It followed abattoir closures at the drop of a hat and world market turmoil.
Lamb prices were buffeted hard on many occasions throughout this period, but still managed to hold their composure through the year to show some big price improvements year-on-year.
On Friday night the heavy lamb indicator rose 13 cents a kilogram to rest at 762c/kg carcase weight, while trade lambs jumped 11c/kg which is 60c/kg more year-on-year to settle at 764c/kg cwt.
Restocking lambs finished the week at 808c/kg up 110c/kg on last year.
Mutton slipped 16c/kg to settle at 606c/kg but still an upgrading of 48c/kg on 2019.
The supply of livestock journeying to saleyards, particularly mutton, remains low which is reflected in the high prices given at all selling centres.
An example of this is at northern markets where sheep numbers are lucky to hit 10,000, which is rare for the bigger selling centres at this time of year.
While further south mutton numbers have also declined with northern demand keeping rates at a premium.
The lamb market at Wagga Wagga, NSW, continued its strong summer run with 790c/kg the base price for trade lambs heading into the summer break.
The main runs of good heavy trade weight lambs sold at $185-$200 with the shorn portion receiving premium prices.
The push by export processors for extra heavy lambs drove rates $10-$15 higher.
Heavy shorn lambs weighing 30kg carcase weight plus sold from $235-$279, while lambs 26-30kg made from $210-$235.
The lamb market has continued to track strongly leading into the Christmas holiday break in opening markets on Monday.
Both southern and northern lamb sales produced gains over all categories, while mutton rates continue to soften.
Bidding at major Victorian centres varied.
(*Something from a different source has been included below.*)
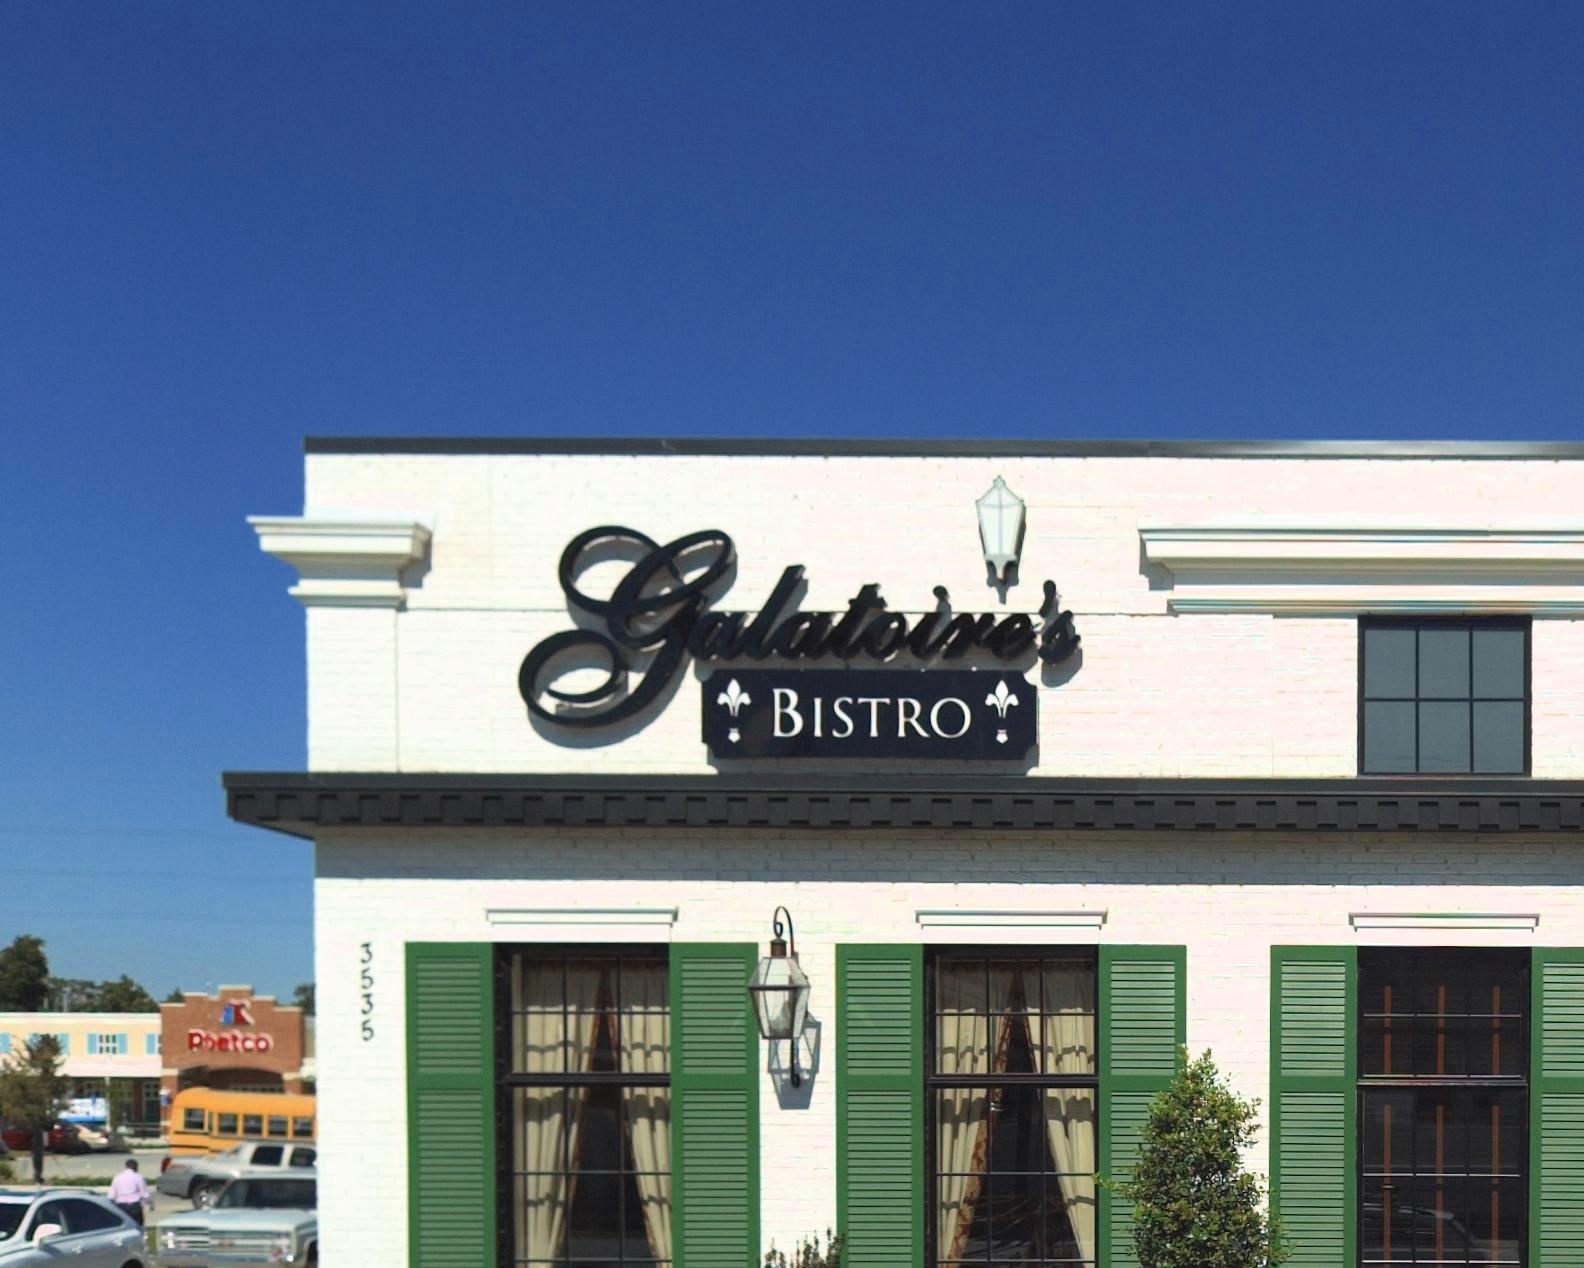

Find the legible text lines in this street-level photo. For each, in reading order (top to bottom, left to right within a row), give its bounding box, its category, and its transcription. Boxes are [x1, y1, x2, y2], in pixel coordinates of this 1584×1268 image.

[517, 521, 1084, 734] BusinessName: Galatoire's
[770, 686, 975, 741] BusinessName: BISTRO
[187, 1029, 275, 1055] BusinessName: P*erco
[358, 940, 377, 1043] StreetNumber: 3535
At Hamilton different trends emerged for light-weight young lambs depending on whether they were suitable for restockers or processors.
Some weight ranges sold up to $30 a head dearer and other showed cheaper trends.
The main run of store lambs sold from $104-$155.
Lambs suitable for MK bag lambs sold at $76-$158.
The best trade-weight lambs, right for supermarkets and select butcher orders sold $10 dearer to average 763c/kg cwt.
The heavy export market continued to benefit from limited supplies with buyers pushing rates $10 higher to secure numbers.
Heavy lambs sold from $185-$233 to average 762c/kg cwt.